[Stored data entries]
════════

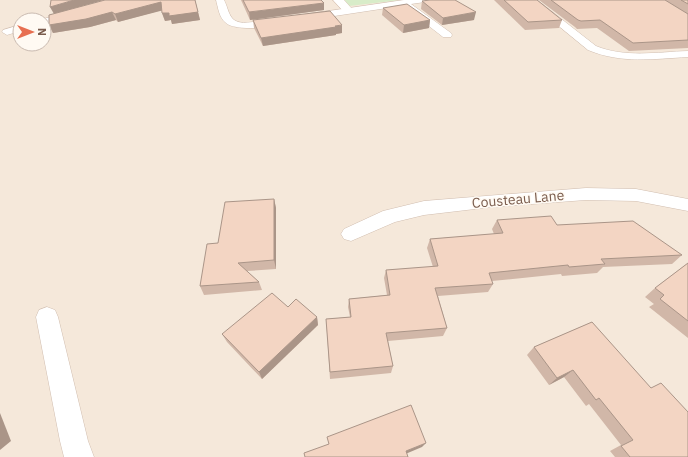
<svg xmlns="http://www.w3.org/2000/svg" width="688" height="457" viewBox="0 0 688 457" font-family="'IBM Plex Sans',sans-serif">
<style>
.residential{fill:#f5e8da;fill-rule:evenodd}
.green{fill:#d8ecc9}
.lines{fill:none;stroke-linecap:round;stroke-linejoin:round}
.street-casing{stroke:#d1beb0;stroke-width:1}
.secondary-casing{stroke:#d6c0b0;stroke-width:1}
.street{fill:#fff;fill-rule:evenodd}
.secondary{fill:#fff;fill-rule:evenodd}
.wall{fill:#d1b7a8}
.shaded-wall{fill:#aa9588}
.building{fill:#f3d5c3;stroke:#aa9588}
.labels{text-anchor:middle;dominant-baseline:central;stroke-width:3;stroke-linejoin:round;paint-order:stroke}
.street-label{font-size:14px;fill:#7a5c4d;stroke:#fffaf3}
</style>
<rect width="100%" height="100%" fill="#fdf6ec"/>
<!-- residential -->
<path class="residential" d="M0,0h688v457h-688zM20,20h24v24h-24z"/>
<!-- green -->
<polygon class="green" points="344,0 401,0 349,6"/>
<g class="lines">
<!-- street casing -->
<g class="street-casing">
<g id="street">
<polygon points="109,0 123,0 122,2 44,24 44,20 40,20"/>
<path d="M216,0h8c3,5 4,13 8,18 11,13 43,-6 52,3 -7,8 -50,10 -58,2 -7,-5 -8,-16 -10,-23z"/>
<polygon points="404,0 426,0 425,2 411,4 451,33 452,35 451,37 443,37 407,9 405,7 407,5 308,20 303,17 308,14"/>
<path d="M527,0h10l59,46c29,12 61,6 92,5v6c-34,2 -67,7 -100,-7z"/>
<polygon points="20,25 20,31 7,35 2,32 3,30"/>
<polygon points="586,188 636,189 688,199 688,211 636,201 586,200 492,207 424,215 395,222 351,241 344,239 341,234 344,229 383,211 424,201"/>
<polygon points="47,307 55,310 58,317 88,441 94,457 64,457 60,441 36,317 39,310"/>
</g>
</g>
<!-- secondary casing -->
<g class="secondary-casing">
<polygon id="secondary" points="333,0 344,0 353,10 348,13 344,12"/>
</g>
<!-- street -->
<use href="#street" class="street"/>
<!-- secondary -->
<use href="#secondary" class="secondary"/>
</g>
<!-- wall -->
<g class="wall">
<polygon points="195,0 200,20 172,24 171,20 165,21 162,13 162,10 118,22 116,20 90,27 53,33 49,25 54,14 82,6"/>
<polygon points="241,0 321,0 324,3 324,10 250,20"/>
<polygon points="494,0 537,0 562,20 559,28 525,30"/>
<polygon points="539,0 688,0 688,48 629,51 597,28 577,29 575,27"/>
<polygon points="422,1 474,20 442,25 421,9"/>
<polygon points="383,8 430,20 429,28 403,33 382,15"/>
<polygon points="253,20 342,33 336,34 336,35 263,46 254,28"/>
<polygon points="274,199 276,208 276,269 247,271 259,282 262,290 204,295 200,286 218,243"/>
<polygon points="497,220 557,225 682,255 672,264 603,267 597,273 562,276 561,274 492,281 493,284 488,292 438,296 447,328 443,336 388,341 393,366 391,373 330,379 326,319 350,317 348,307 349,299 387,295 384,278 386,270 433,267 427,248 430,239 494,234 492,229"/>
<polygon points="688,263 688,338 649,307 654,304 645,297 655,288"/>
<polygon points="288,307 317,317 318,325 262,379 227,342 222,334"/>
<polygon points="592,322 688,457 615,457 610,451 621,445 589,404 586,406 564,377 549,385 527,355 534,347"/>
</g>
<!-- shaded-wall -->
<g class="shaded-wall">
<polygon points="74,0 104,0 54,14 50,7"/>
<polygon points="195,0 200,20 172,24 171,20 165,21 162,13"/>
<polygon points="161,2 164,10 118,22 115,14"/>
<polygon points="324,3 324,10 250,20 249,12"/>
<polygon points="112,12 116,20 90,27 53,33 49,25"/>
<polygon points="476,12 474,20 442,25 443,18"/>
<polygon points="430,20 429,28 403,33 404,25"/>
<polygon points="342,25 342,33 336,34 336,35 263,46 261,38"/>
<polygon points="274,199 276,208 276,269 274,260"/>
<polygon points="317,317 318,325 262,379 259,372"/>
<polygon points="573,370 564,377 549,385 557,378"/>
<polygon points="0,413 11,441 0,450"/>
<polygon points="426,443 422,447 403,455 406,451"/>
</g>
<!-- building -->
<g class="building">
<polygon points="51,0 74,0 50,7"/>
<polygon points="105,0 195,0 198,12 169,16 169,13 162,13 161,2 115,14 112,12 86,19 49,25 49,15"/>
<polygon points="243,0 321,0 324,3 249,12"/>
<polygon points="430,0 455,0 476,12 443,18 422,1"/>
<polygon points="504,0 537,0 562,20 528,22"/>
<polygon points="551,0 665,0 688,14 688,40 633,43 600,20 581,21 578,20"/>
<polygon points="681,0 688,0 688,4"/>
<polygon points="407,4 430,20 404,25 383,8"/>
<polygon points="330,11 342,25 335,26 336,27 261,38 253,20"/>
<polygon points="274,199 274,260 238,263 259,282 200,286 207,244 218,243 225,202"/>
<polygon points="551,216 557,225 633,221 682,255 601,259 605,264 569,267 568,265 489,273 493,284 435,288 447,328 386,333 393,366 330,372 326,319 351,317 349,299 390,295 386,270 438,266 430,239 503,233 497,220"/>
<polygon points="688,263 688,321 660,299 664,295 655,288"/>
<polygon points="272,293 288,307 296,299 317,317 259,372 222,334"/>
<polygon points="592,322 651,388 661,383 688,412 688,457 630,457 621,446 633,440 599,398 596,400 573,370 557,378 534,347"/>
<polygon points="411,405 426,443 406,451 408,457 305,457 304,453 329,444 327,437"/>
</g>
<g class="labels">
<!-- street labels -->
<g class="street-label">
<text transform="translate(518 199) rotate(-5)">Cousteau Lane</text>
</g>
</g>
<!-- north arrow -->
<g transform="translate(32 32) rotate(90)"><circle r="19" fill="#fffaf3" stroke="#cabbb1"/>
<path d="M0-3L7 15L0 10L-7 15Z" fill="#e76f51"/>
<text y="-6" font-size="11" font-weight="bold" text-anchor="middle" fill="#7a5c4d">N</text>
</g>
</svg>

════════

__PROBLEM TO WORK ON__
How many of the lines above include the word "evenodd"? Give that number without comment.

__RESPONSE FOR THIS EXERCISE__
3